Posted at 2:18 PM, May 17, 2016
and last updated 2016-05-17 14:22:30-04

It looks like something out of a movie -- the bad part of the movie, when the earth buckles under some crazy astronomical event and everyone has to go live on the moon.

For a few seconds, the sky over Portland, Maine, lights up as a giant fireball crashes through Earth's atmosphere.

Dashcam video from the Portland Police Department captured the fireball's brief but impressive flight early Tuesday morning.

According to the American Meteor Society, such events are extremely common, but extremely rare to behold.

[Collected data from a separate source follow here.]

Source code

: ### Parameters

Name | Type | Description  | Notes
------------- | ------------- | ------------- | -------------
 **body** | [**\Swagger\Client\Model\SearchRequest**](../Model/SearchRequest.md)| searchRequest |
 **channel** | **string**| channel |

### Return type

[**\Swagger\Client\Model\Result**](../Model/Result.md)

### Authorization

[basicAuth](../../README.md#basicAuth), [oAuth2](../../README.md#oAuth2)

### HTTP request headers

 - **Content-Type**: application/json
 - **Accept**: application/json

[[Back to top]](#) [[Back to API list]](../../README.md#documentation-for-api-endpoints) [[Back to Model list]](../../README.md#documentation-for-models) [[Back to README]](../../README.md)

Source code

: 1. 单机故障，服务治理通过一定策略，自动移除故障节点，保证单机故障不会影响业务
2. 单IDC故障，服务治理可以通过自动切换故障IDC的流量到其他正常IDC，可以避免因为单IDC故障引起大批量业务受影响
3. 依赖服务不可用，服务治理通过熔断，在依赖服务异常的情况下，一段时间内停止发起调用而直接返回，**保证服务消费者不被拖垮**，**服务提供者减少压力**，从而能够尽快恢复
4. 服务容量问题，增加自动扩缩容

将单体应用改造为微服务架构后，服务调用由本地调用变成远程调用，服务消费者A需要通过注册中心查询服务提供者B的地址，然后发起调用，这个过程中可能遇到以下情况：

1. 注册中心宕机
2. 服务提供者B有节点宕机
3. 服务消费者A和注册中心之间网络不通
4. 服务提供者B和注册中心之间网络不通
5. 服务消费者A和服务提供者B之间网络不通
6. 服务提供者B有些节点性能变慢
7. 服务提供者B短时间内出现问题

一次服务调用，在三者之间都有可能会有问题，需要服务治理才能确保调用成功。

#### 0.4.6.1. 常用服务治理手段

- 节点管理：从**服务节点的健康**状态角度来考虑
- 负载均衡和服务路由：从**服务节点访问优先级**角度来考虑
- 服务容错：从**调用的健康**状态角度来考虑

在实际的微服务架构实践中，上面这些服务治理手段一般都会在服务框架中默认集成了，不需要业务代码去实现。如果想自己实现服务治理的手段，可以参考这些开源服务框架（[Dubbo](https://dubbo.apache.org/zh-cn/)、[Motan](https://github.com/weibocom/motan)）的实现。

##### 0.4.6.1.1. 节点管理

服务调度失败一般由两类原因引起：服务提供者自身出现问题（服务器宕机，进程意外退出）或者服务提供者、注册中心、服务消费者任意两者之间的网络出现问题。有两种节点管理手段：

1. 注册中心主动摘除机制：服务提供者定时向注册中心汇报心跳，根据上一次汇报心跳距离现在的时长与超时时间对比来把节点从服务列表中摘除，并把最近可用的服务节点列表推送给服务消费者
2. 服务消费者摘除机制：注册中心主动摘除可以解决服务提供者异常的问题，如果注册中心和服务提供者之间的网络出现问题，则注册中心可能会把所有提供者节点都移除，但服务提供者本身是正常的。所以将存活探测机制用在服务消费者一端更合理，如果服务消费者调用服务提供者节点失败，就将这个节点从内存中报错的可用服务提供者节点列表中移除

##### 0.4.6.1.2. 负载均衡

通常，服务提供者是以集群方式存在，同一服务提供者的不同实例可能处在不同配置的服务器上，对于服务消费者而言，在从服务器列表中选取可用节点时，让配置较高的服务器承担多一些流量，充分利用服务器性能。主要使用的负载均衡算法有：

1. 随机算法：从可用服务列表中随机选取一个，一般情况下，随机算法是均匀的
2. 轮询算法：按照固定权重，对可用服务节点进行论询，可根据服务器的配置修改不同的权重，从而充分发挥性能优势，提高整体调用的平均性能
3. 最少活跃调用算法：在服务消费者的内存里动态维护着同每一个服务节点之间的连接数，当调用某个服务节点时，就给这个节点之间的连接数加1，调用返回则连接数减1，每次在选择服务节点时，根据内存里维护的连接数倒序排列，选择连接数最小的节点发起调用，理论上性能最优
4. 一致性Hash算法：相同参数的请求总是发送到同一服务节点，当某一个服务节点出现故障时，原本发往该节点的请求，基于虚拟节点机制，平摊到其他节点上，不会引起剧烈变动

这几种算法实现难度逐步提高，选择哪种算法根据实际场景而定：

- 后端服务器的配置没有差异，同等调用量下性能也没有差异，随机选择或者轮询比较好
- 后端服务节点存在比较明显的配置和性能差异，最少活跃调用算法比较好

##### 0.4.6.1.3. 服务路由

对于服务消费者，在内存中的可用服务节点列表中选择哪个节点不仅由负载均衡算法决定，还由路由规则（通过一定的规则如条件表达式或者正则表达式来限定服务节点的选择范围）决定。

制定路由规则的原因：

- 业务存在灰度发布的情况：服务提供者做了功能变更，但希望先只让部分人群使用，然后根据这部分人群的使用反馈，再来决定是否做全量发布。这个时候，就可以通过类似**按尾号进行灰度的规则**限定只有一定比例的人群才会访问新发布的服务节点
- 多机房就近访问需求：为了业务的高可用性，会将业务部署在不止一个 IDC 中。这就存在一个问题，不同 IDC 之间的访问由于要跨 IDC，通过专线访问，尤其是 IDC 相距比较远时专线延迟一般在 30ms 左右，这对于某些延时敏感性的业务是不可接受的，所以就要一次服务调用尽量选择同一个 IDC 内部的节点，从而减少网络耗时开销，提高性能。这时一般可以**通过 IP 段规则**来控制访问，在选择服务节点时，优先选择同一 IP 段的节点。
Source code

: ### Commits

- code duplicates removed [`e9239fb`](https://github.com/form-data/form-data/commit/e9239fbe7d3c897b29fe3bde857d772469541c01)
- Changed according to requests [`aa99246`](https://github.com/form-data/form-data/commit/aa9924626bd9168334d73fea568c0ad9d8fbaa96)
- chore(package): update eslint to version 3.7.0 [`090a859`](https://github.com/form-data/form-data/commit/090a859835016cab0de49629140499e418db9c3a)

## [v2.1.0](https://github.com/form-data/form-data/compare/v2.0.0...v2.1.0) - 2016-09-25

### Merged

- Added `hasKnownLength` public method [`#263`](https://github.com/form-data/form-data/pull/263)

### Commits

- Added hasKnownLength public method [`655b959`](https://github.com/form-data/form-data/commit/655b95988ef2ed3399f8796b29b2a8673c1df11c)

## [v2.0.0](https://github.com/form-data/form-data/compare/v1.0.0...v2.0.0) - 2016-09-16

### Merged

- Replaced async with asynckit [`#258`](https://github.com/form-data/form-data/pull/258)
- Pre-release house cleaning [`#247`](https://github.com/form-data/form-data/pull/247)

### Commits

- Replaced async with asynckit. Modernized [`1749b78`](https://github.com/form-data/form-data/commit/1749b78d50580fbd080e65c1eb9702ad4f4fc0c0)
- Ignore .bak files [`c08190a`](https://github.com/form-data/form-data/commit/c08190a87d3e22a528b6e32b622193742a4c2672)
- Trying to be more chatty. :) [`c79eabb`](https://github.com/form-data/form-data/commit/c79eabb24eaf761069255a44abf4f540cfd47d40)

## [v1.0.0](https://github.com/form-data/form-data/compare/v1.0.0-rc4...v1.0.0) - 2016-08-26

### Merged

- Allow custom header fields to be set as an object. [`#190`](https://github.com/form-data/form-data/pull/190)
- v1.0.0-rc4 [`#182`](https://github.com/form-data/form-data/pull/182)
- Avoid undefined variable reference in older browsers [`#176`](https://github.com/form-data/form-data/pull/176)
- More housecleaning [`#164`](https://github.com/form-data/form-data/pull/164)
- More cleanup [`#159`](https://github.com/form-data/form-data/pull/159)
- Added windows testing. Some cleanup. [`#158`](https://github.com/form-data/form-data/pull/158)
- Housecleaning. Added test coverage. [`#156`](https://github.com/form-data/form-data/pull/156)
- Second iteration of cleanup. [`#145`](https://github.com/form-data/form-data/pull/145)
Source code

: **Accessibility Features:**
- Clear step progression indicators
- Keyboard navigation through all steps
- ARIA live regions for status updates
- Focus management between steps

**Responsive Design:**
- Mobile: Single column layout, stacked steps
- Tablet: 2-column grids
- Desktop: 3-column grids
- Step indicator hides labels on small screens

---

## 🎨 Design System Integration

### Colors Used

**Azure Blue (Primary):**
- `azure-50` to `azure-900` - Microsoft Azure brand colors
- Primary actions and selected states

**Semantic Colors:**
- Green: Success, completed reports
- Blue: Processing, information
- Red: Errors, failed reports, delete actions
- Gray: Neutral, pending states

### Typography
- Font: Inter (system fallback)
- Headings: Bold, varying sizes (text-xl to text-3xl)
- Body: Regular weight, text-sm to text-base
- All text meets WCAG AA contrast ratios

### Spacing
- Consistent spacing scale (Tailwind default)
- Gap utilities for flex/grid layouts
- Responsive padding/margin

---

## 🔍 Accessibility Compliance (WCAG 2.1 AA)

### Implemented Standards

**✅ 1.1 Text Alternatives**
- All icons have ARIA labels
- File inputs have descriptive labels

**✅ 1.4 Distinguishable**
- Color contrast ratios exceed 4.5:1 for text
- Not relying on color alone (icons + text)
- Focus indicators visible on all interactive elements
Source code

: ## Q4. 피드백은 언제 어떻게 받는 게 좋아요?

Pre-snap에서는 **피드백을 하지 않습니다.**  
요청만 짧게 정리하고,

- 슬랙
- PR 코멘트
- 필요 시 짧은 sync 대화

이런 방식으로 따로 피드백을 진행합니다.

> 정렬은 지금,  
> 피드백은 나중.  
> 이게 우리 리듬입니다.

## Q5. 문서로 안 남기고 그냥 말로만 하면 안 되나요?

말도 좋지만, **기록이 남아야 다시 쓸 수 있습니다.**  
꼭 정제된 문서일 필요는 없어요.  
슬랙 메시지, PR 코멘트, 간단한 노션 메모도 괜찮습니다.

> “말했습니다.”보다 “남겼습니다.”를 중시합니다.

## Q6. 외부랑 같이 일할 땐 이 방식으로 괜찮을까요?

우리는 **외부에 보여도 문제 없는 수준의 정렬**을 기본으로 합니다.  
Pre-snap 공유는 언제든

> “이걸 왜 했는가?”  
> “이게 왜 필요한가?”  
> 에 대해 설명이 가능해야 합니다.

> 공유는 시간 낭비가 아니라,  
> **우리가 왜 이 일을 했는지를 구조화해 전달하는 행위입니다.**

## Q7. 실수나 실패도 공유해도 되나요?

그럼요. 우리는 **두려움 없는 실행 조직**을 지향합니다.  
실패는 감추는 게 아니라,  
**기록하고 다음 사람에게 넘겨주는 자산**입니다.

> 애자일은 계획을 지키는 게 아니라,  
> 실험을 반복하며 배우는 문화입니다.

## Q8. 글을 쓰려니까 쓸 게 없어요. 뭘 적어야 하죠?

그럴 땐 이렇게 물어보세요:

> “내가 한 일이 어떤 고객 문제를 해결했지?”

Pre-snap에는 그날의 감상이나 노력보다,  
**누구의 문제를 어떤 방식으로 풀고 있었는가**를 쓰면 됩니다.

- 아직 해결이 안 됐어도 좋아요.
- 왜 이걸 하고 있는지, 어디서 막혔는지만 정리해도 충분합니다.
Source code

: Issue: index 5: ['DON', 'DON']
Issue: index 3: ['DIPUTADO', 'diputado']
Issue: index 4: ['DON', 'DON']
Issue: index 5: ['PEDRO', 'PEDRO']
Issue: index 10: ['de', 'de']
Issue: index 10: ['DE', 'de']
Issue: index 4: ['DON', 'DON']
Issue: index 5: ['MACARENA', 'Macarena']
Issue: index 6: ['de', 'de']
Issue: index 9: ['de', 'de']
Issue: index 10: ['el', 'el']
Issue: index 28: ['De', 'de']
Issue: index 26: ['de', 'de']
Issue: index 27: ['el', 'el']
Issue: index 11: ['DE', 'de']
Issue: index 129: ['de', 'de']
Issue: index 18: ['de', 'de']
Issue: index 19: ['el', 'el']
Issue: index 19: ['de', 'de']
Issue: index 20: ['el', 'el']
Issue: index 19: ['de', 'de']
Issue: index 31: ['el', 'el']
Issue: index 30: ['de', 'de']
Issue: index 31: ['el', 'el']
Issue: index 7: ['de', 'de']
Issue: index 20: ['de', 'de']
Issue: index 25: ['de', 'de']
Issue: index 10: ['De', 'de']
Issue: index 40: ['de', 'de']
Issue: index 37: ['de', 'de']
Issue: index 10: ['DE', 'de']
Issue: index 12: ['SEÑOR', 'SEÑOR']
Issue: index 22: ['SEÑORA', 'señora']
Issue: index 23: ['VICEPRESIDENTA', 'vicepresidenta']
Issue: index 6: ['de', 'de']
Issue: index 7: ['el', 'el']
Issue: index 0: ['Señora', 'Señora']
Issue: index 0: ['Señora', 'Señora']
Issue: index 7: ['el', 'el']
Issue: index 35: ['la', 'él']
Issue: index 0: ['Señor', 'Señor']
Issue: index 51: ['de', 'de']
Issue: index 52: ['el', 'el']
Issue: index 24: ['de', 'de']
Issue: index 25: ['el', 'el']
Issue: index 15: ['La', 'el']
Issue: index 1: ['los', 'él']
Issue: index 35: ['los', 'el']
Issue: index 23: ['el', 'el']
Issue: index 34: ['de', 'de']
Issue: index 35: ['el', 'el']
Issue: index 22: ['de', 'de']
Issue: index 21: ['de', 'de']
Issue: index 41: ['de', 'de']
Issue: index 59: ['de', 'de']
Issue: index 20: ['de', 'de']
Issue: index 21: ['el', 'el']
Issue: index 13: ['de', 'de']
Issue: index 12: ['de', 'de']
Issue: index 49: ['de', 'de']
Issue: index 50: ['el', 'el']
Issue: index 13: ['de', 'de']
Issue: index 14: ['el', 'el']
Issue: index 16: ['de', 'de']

The society's operations manager, Mike Hankey, says fireballs (and yes, that's the correct astronomical term) happen pretty regularly when debris hits the Earth's atmosphere and creates friction and heat.

"Debris from space hits Earth all the time," Hankey told CNN. "The bigger the debris, the bigger the flash of light."

He says that based on the video, the debris -- most likely a piece of an asteroid -- was about the size of a car.

The AMS received numerous witness reports of a sonic boom along with the flame show, which, according to Hankey, means the fireball penetrated deep into our atmosphere and most likely produced harmless meteorites that fell to Earth.

The good news is, you definitely won't have to go live on the moon.

But if you saw it in person, you should count your lucky stars.

"These are totally harmless events and they happen every day on the planet," Hankey said. "But for an individual to see something like this is a once-in-a-lifetime thing -- just the odds of you being the in the right place at the right time."